Generally, in the third quarter of 2022, the business results of steel industry enterprises declined significantly. Listed steel manufacturers have recorded a loss of about VND 4,500 billion, mainly due to high inventory costs and exchange rate losses.
Previously, the November macroeconomic update report of the World Bank (WB) stated that by November 2022, VND had lost 9.1% of its value against the USD. Therefore, the World Bank's experts said that Vietnam's monetary authority might consider allowing more flexibility in the exchange rate, including allowing the reference rate to rise faster. This measure can be supplemented by maintaining the reference rate, especially if the exchange rate rapidly leads to higher inflation and more inflation expectations. Due to prolonged exchange rate pressure, direct foreign currency sales should be wisely applied to preserve foreign exchange reserves.
However, in the opposite direction, according to economist Dr. Le Xuan Nghia, with the current US inflation situation, the US Federal Reserve (Fed) will gradually reduce the rate of an interest rate increase. Therefore, the reduced pressure of the Fed to raise interest rates, a good increase in disbursed FDI and a surplus of the balance of payments is an opportunity for Vietnam to keep the exchange rate.
Therefore, this expert raised more concerns about interest rates and liquidity. "We are too concerned about inflation, which leads to relatively high-interest rates, making Vietnam's inflation almost the lowest in the world, but lending interest rates are among the highest in the world," said Dr. Le Xuan Nghia stated.
He also quoted examples, in Europe, the interest rate is 3%, but the inflation rate is 10%; US, inflation is 8%, and the lending interest rate is about 3%/year. However, Vietnam is on the contrary, which will create a huge burden for investors, so when the stress on the exchange rate has decreased, it is necessary to focus on liquidity and interest rates.

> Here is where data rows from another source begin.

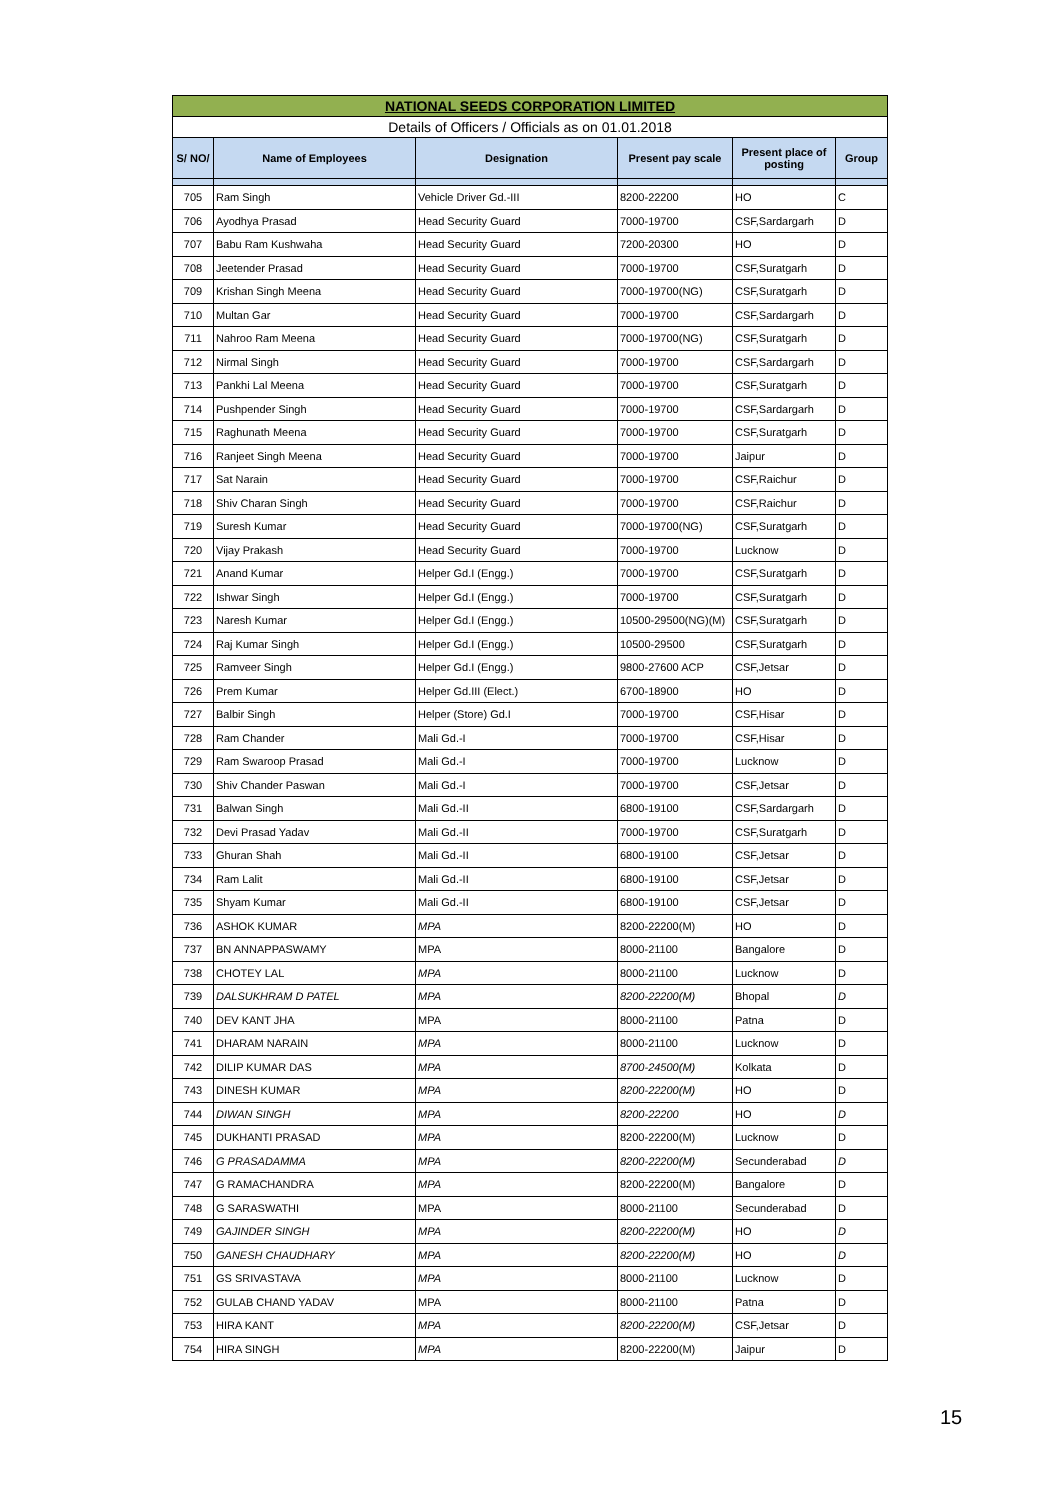| NATIONAL SEEDS CORPORATION LIMITED | | | | | |
| Details of Officers / Officials as on 01.01.2018 | | | | | |
| S/ NO/ | Name of Employees | Designation | Present pay scale | Present place of posting | Group |
| 705 | Ram Singh | Vehicle Driver Gd.-III | 8200-22200 | HO | C |
| 706 | Ayodhya Prasad | Head Security Guard | 7000-19700 | CSF,Sardargarh | D |
| 707 | Babu Ram Kushwaha | Head Security Guard | 7200-20300 | HO | D |
| 708 | Jeetender Prasad | Head Security Guard | 7000-19700 | CSF,Suratgarh | D |
| 709 | Krishan Singh Meena | Head Security Guard | 7000-19700(NG) | CSF,Suratgarh | D |
| 710 | Multan Gar | Head Security Guard | 7000-19700 | CSF,Sardargarh | D |
| 711 | Nahroo Ram Meena | Head Security Guard | 7000-19700(NG) | CSF,Suratgarh | D |
| 712 | Nirmal Singh | Head Security Guard | 7000-19700 | CSF,Sardargarh | D |
| 713 | Pankhi Lal Meena | Head Security Guard | 7000-19700 | CSF,Suratgarh | D |
| 714 | Pushpender Singh | Head Security Guard | 7000-19700 | CSF,Sardargarh | D |
| 715 | Raghunath Meena | Head Security Guard | 7000-19700 | CSF,Suratgarh | D |
| 716 | Ranjeet Singh Meena | Head Security Guard | 7000-19700 | Jaipur | D |
| 717 | Sat Narain | Head Security Guard | 7000-19700 | CSF,Raichur | D |
| 718 | Shiv Charan Singh | Head Security Guard | 7000-19700 | CSF,Raichur | D |
| 719 | Suresh Kumar | Head Security Guard | 7000-19700(NG) | CSF,Suratgarh | D |
| 720 | Vijay Prakash | Head Security Guard | 7000-19700 | Lucknow | D |
| 721 | Anand Kumar | Helper Gd.I (Engg.) | 7000-19700 | CSF,Suratgarh | D |
| 722 | Ishwar Singh | Helper Gd.I (Engg.) | 7000-19700 | CSF,Suratgarh | D |
| 723 | Naresh Kumar | Helper Gd.I (Engg.) | 10500-29500(NG)(M) | CSF,Suratgarh | D |
| 724 | Raj Kumar Singh | Helper Gd.I (Engg.) | 10500-29500 | CSF,Suratgarh | D |
| 725 | Ramveer Singh | Helper Gd.I (Engg.) | 9800-27600 ACP | CSF,Jetsar | D |
| 726 | Prem Kumar | Helper Gd.III (Elect.) | 6700-18900 | HO | D |
| 727 | Balbir Singh | Helper (Store) Gd.I | 7000-19700 | CSF,Hisar | D |
| 728 | Ram Chander | Mali Gd.-I | 7000-19700 | CSF,Hisar | D |
| 729 | Ram Swaroop Prasad | Mali Gd.-I | 7000-19700 | Lucknow | D |
| 730 | Shiv Chander Paswan | Mali Gd.-I | 7000-19700 | CSF,Jetsar | D |
| 731 | Balwan Singh | Mali Gd.-II | 6800-19100 | CSF,Sardargarh | D |
| 732 | Devi Prasad Yadav | Mali Gd.-II | 7000-19700 | CSF,Suratgarh | D |
| 733 | Ghuran Shah | Mali Gd.-II | 6800-19100 | CSF,Jetsar | D |
| 734 | Ram Lalit | Mali Gd.-II | 6800-19100 | CSF,Jetsar | D |
| 735 | Shyam Kumar | Mali Gd.-II | 6800-19100 | CSF,Jetsar | D |
| 736 | ASHOK KUMAR | MPA | 8200-22200(M) | HO | D |
| 737 | BN ANNAPPASWAMY | MPA | 8000-21100 | Bangalore | D |
| 738 | CHOTEY LAL | MPA | 8000-21100 | Lucknow | D |
| 739 | DALSUKHRAM D PATEL | MPA | 8200-22200(M) | Bhopal | D |
| 740 | DEV KANT JHA | MPA | 8000-21100 | Patna | D |
| 741 | DHARAM NARAIN | MPA | 8000-21100 | Lucknow | D |
| 742 | DILIP KUMAR DAS | MPA | 8700-24500(M) | Kolkata | D |
| 743 | DINESH KUMAR | MPA | 8200-22200(M) | HO | D |
| 744 | DIWAN SINGH | MPA | 8200-22200 | HO | D |
| 745 | DUKHANTI PRASAD | MPA | 8200-22200(M) | Lucknow | D |
| 746 | G PRASADAMMA | MPA | 8200-22200(M) | Secunderabad | D |
| 747 | G RAMACHANDRA | MPA | 8200-22200(M) | Bangalore | D |
| 748 | G SARASWATHI | MPA | 8000-21100 | Secunderabad | D |
| 749 | GAJINDER SINGH | MPA | 8200-22200(M) | HO | D |
| 750 | GANESH CHAUDHARY | MPA | 8200-22200(M) | HO | D |
| 751 | GS SRIVASTAVA | MPA | 8000-21100 | Lucknow | D |
| 752 | GULAB CHAND YADAV | MPA | 8000-21100 | Patna | D |
| 753 | HIRA KANT | MPA | 8200-22200(M) | CSF,Jetsar | D |
| 754 | HIRA SINGH | MPA | 8200-22200(M) | Jaipur | D |
15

Also on this issue, Mr. Nguyen Tri Ngoc, Vice Chairman of the Vietnam Fertilizer Association, shared that businesses in the association have had to take out hot loans to handle salary and production issues. Therefore, he proposed the Government and the State Bank (SBV) to review and adjust the issue of interest rates.
According to the World Bank, credit growth slowed to 16.5% in October due to the impact of the SBV tightening domestic financial mobilization conditions by raising interest rates to a total of 200 basis points in September and May. 10. Interest rates were also more volatile, ranging from a low of 3.1% to a peak of 8.4% in October.
Not only interest rates increased, but businesses also shared that it was difficult to access capital due to the depletion of market liquidity. Therefore, Dr. Le Xuan Nghia recommended that the State Bank pump money out for the economy; The Ministry of Finance "takes action" to handle the stranded public investment capital. He also proposed setting up a Corporate Bond Guarantee Fund, provided that the enterprise must have collateral at a rate prescribed by the State.
Interest rates of auctioned Government bonds continue to rise |
In addition, according to the World Bank, coordinating fiscal and monetary policies is now becoming very important to ensure stable prices in the context of accelerating domestic core inflation.